• [WHAT IS BEING ASKED]: Please write out every line of the records below without changing any of them.

• [EXERCISE MATERIALS]:
* * *

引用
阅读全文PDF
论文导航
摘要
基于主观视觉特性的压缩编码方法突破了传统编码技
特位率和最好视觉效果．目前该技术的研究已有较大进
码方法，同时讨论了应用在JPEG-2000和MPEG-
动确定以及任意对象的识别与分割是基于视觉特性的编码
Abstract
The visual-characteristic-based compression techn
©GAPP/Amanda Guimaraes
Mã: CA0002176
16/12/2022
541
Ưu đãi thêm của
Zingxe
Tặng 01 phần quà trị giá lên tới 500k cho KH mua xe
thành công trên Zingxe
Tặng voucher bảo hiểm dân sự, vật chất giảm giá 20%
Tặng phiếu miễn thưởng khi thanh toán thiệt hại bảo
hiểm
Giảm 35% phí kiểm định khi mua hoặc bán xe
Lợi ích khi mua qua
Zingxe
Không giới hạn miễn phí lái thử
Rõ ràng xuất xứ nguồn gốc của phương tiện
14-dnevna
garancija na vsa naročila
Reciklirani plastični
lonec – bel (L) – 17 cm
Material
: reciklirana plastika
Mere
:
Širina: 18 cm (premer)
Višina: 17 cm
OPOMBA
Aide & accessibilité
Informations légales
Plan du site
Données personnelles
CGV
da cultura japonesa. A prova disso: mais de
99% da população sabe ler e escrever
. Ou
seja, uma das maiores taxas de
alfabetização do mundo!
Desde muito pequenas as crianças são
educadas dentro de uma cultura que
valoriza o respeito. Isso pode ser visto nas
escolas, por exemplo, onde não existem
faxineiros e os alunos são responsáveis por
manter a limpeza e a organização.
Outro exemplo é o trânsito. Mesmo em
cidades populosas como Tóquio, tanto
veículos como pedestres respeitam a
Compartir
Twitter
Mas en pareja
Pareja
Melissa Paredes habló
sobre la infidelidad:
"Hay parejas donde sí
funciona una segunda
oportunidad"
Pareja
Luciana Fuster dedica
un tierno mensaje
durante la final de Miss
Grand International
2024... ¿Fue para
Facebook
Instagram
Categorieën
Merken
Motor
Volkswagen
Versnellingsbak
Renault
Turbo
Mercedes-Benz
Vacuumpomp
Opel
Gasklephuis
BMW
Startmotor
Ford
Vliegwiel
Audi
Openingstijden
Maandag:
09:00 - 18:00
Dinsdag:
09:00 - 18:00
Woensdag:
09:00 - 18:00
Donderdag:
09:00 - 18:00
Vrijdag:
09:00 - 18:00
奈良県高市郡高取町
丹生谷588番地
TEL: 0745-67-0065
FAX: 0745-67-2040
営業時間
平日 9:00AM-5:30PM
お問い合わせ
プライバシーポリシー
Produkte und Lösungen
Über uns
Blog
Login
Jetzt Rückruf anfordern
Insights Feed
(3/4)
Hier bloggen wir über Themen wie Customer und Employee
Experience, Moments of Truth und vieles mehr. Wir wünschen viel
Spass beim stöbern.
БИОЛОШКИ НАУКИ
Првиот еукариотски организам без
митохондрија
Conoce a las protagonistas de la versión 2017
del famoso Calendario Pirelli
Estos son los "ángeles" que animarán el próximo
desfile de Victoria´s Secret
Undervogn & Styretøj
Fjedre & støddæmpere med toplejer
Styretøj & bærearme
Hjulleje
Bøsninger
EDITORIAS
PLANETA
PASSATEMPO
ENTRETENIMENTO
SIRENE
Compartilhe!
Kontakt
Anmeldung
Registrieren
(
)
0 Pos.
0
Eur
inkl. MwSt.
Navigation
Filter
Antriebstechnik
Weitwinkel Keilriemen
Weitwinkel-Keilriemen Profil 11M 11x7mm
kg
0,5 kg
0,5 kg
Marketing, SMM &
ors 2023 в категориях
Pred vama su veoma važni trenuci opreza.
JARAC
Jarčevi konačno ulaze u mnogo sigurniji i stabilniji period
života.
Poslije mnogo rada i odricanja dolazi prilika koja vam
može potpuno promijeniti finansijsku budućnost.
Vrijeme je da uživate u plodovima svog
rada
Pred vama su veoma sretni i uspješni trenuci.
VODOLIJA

* * *

• [TASK SOLUTION]:
引用
阅读全文PDF
论文导航
摘要
基于主观视觉特性的压缩编码方法突破了传统编码技
特位率和最好视觉效果．目前该技术的研究已有较大进
码方法，同时讨论了应用在JPEG-2000和MPEG-
动确定以及任意对象的识别与分割是基于视觉特性的编码
Abstract
The visual-characteristic-based compression techn
©GAPP/Amanda Guimaraes
Mã: CA0002176
16/12/2022
541
Ưu đãi thêm của
Zingxe
Tặng 01 phần quà trị giá lên tới 500k cho KH mua xe
thành công trên Zingxe
Tặng voucher bảo hiểm dân sự, vật chất giảm giá 20%
Tặng phiếu miễn thưởng khi thanh toán thiệt hại bảo
hiểm
Giảm 35% phí kiểm định khi mua hoặc bán xe
Lợi ích khi mua qua
Zingxe
Không giới hạn miễn phí lái thử
Rõ ràng xuất xứ nguồn gốc của phương tiện
14-dnevna
garancija na vsa naročila
Reciklirani plastični
lonec – bel (L) – 17 cm
Material
: reciklirana plastika
Mere
:
Širina: 18 cm (premer)
Višina: 17 cm
OPOMBA
Aide & accessibilité
Informations légales
Plan du site
Données personnelles
CGV
da cultura japonesa. A prova disso: mais de
99% da população sabe ler e escrever
. Ou
seja, uma das maiores taxas de
alfabetização do mundo!
Desde muito pequenas as crianças são
educadas dentro de uma cultura que
valoriza o respeito. Isso pode ser visto nas
escolas, por exemplo, onde não existem
faxineiros e os alunos são responsáveis por
manter a limpeza e a organização.
Outro exemplo é o trânsito. Mesmo em
cidades populosas como Tóquio, tanto
veículos como pedestres respeitam a
Compartir
Twitter
Mas en pareja
Pareja
Melissa Paredes habló
sobre la infidelidad:
"Hay parejas donde sí
funciona una segunda
oportunidad"
Pareja
Luciana Fuster dedica
un tierno mensaje
durante la final de Miss
Grand International
2024... ¿Fue para
Facebook
Instagram
Categorieën
Merken
Motor
Volkswagen
Versnellingsbak
Renault
Turbo
Mercedes-Benz
Vacuumpomp
Opel
Gasklephuis
BMW
Startmotor
Ford
Vliegwiel
Audi
Openingstijden
Maandag:
09:00 - 18:00
Dinsdag:
09:00 - 18:00
Woensdag:
09:00 - 18:00
Donderdag:
09:00 - 18:00
Vrijdag:
09:00 - 18:00
奈良県高市郡高取町
丹生谷588番地
TEL: 0745-67-0065
FAX: 0745-67-2040
営業時間
平日 9:00AM-5:30PM
お問い合わせ
プライバシーポリシー
Produkte und Lösungen
Über uns
Blog
Login
Jetzt Rückruf anfordern
Insights Feed
(3/4)
Hier bloggen wir über Themen wie Customer und Employee
Experience, Moments of Truth und vieles mehr. Wir wünschen viel
Spass beim stöbern.
БИОЛОШКИ НАУКИ
Првиот еукариотски организам без
митохондрија
Conoce a las protagonistas de la versión 2017
del famoso Calendario Pirelli
Estos son los "ángeles" que animarán el próximo
desfile de Victoria´s Secret
Undervogn & Styretøj
Fjedre & støddæmpere med toplejer
Styretøj & bærearme
Hjulleje
Bøsninger
EDITORIAS
PLANETA
PASSATEMPO
ENTRETENIMENTO
SIRENE
Compartilhe!
Kontakt
Anmeldung
Registrieren
(
)
0 Pos.
0
Eur
inkl. MwSt.
Navigation
Filter
Antriebstechnik
Weitwinkel Keilriemen
Weitwinkel-Keilriemen Profil 11M 11x7mm
kg
0,5 kg
0,5 kg
Marketing, SMM &
ors 2023 в категориях
Pred vama su veoma važni trenuci opreza.
JARAC
Jarčevi konačno ulaze u mnogo sigurniji i stabilniji period
života.
Poslije mnogo rada i odricanja dolazi prilika koja vam
može potpuno promijeniti finansijsku budućnost.
Vrijeme je da uživate u plodovima svog
rada
Pred vama su veoma sretni i uspješni trenuci.
VODOLIJA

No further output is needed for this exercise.